Monday, January 16, 2012

Sometimes, Being True To Ourself Is More Important Than Being Good.


This is one lesson that I have a hard time learning, probably because being good had been strongly imprinted in my mind when I was growing up. I started out my education in a Catholic school, thus the traditional setting. And even when I entered other schools during the later part of my elementary years, my secondary years, and my days in the university, I looked at being good as a means to secure a safe place inside the classroom. Aside from my intelligence and skill in class, teachers love me because I was kind, polite, nice, obedient, and all those things they teach you to be.

But while those things served me well inside the classroom, I did not realize that the value they cultivated in me would create an inner conflict later on. 

Because I valued being good so much, I also turned into a pleaser - I would always say yes to people and what they ask from and of me. I would always try to accommodate everybody's requests, even if there are times when I don't feel like doing so.
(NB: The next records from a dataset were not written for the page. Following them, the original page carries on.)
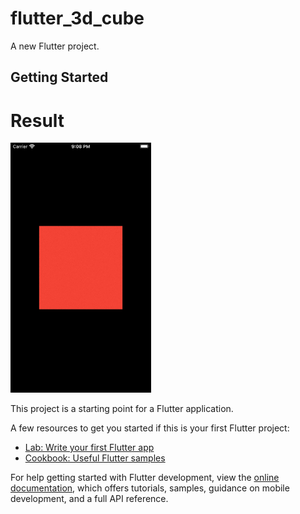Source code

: # flutter_3d_cube

A new Flutter project.

## Getting Started



# Result 


<img src="https://github.com/Mirzaazmath/flutter_custom_3d_cube/blob/main/assets/result.gif" height= "400">

This project is a starting point for a Flutter application.

A few resources to get you started if this is your first Flutter project:

- [Lab: Write your first Flutter app](https://docs.flutter.dev/get-started/codelab)
- [Cookbook: Useful Flutter samples](https://docs.flutter.dev/cookbook)

For help getting started with Flutter development, view the
[online documentation](https://docs.flutter.dev/), which offers tutorials,
samples, guidance on mobile development, and a full API reference.
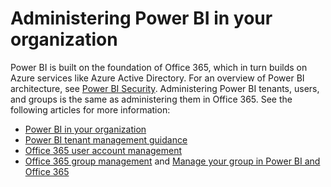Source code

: ﻿<properties
   pageTitle="Administering Power BI in your organization"
   description="Administering Power BI in your organization"
   services="powerbi"
   documentationCenter=""
   authors="guyinacube"
   manager="mblythe"
   editor=""
   tags=""/>

<tags
   ms.service="powerbi"
   ms.devlang="NA"
   ms.topic="article"
   ms.tgt_pltfrm="NA"
   ms.workload="powerbi"
   ms.date="10/15/2015"
   ms.author="asaxton"/>

# Administering Power BI in your organization  

Power BI is built on the foundation of Office 365, which in turn builds on Azure services like Azure Active Directory. For an overview of Power BI architecture, see [Power BI Security](powerbi-admin-power-bi-security.md). Administering Power BI tenants, users, and groups is the same as administering them in Office 365. See the following articles for more information: 
-   [Power BI in your organization](https://support.office.com/article/Power-BI-in-your-Organization-d7941332-8aec-4e5e-87e8-92073ce73dc5)  
-   [Power BI tenant management guidance](https://support.office.com/article/Power-BI-Tenant-Management-Guidance-d5ec06f3-0ed5-489e-8b8f-4820c80c96ac)  
-   [Office 365 user account management](https://technet.microsoft.com/library/office-365-user-account-management.aspx)  
-   [Office 365 group management](https://support.office.com/Article/Find-help-about-Groups-in-Office-365-7a9b321f-b76a-4d53-b98b-a2b0b7946de1) and [Manage your group in Power BI and Office 365](powerbi-service-manage-your-group-in-power-bi-and-office-365.md)  
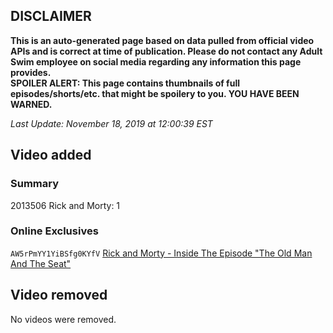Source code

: ## DISCLAIMER
**This is an auto-generated page based on data pulled from official video APIs and is correct at time of publication. Please do not contact any Adult Swim employee on social media regarding any information this page provides.**  
**SPOILER ALERT: This page contains thumbnails of full episodes/shorts/etc. that might be spoilery to you. YOU HAVE BEEN WARNED.**  

_Last Update: November 18, 2019 at 12:00:39 EST_
## Video added
### Summary
2013506 Rick and Morty: 1  
### Online Exclusives
`AW5rPmYY1YiBSfg0KYfV` [Rick and Morty - Inside The Episode "The Old Man And The Seat"](https://www.adultswim.com/videos/rick-and-morty/inside-the-episode-the-old-man-and-the-seat)  
## Video removed
No videos were removed.  
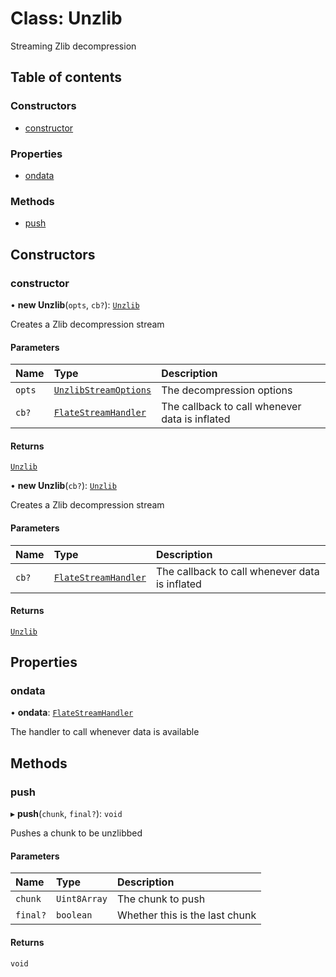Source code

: # Class: Unzlib

Streaming Zlib decompression

## Table of contents

### Constructors

- [constructor](Unzlib.md#constructor)

### Properties

- [ondata](Unzlib.md#ondata)

### Methods

- [push](Unzlib.md#push)

## Constructors

### constructor

• **new Unzlib**(`opts`, `cb?`): [`Unzlib`](Unzlib.md)

Creates a Zlib decompression stream

#### Parameters

| Name | Type | Description |
| :------ | :------ | :------ |
| `opts` | [`UnzlibStreamOptions`](../interfaces/UnzlibStreamOptions.md) | The decompression options |
| `cb?` | [`FlateStreamHandler`](../README.md#flatestreamhandler) | The callback to call whenever data is inflated |

#### Returns

[`Unzlib`](Unzlib.md)

• **new Unzlib**(`cb?`): [`Unzlib`](Unzlib.md)

Creates a Zlib decompression stream

#### Parameters

| Name | Type | Description |
| :------ | :------ | :------ |
| `cb?` | [`FlateStreamHandler`](../README.md#flatestreamhandler) | The callback to call whenever data is inflated |

#### Returns

[`Unzlib`](Unzlib.md)

## Properties

### ondata

• **ondata**: [`FlateStreamHandler`](../README.md#flatestreamhandler)

The handler to call whenever data is available

## Methods

### push

▸ **push**(`chunk`, `final?`): `void`

Pushes a chunk to be unzlibbed

#### Parameters

| Name | Type | Description |
| :------ | :------ | :------ |
| `chunk` | `Uint8Array` | The chunk to push |
| `final?` | `boolean` | Whether this is the last chunk |

#### Returns

`void`
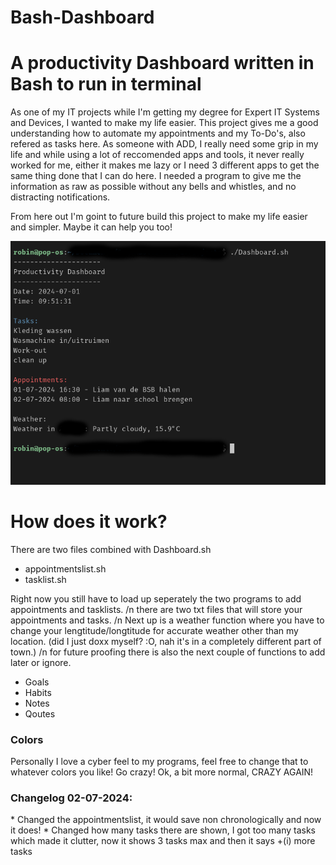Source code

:# Bash-Dashboard
<h1>A productivity Dashboard written in Bash to run in terminal</h1>

<p>As one of my IT projects while I'm getting my degree for Expert IT Systems and Devices, I wanted to make my life easier.
This project gives me a good understanding how to automate my appointments and my To-Do's, also refered as tasks here.
As someone with ADD, I really need some grip in my life and while using a lot of reccomended apps and tools, it never really worked for me, either it makes me lazy or I need 3 different apps to get the same thing done that I can do here. I needed a program to give me the information as raw as possible without any bells and whistles, and no distracting notifications.

From here out I'm goint to future build this project to make my life easier and simpler. Maybe it can help you too!</p>

![Picture of the Dashboard](Dashboard.png)

<h1>How does it work?</h1>

There are two files combined with Dashboard.sh
<ul>
  <li>appointmentslist.sh</li>
  <li>tasklist.sh</li>
</ul>
<p> Right now you still have to load up seperately the two programs to add appointments and tasklists. /n
there are two txt files that will store your appointments and tasks. /n
Next up is a weather function where you have to change your lengtitude/longtitude for accurate weather other than my location. (did I just doxx myself? :O, nah it's in a completely different part of town.) /n
for future proofing there is also the next couple of functions to add later or ignore.</p>
<ul>
  <li>Goals</li>
  <li>Habits</li>
  <li>Notes</li>
  <li>Qoutes</li>
</ul>

<h3>Colors</h3>
<p>Personally I love a cyber feel to my programs, feel free to change that to whatever colors you like! Go crazy! Ok, a bit more normal, CRAZY AGAIN!</p>

<h3>Changelog 02-07-2024:</h3>
  * Changed the appointmentslist, it would save non chronologically and now it does!
  * Changed how many tasks there are shown, I got too many tasks which made it clutter, now it shows 3 tasks max and then it says +(i) more tasks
I would find myself always saying yes even if the voice inside me is already saying no.

Because of these things, I would often end up frustrated. Several times in my life, I'd also attracted abusers who would take advantage of my weakness - I guess people like these are able to identify an easy victim without any problem.

And for a long time now, I have been struggling with this dilemma. I'm starting to learn how to say no, but I still fail a lot of times. And every time I would succeed and be able to say no, I'd end up guilty. My struggle is an up-and-down process, and it's not easy. I still get disappointed with myself now and then.

But while I get disheartened a lot of times because of this struggle (when I say yes I would feel bad, and when I finally have the courage to say no I'd still end up feeling bad), I am thankful to the people with whom I am able to share this dilemma.

There are at least a couple of such special people in my life right now, friends who understand what I'm going through and who respect and understand my choice during times when I am placed in a situation in which my struggle usually surfaces.

I was with one of them just very recently, and that person has made me realize (again) that more than being right, it is more important that I become true to myself. That aside from being good to others, I owe myself some goodness, too - that I should learn to respect my feelings and the way I see the world. And, I should determine my boundaries so that I can bravely fight for my values and for the things that are truly important to me.

I feel very thankful to these people, for always keeping me focused on what's important and for always reminding me that I should also learn to love myself. Cheers for friendships!